*** Opening DATA UNDER STUDY ***
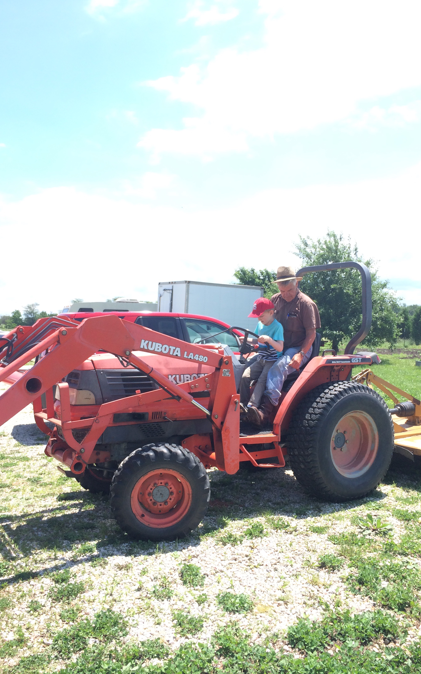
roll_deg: +1.8
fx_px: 569
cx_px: 239
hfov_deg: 40.5
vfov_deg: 61.2
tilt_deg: -6.4
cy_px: 340
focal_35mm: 31
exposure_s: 1/892
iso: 32
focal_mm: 4.15
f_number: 2.2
*** Closing DATA UNDER STUDY ***
→ WHAT THE EXERCISE ASKS:
All records above need to be returned exactly. Omit the pictures.

→ ANSWER FOR THIS EXERCISE:
roll_deg: +1.8
fx_px: 569
cx_px: 239
hfov_deg: 40.5
vfov_deg: 61.2
tilt_deg: -6.4
cy_px: 340
focal_35mm: 31
exposure_s: 1/892
iso: 32
focal_mm: 4.15
f_number: 2.2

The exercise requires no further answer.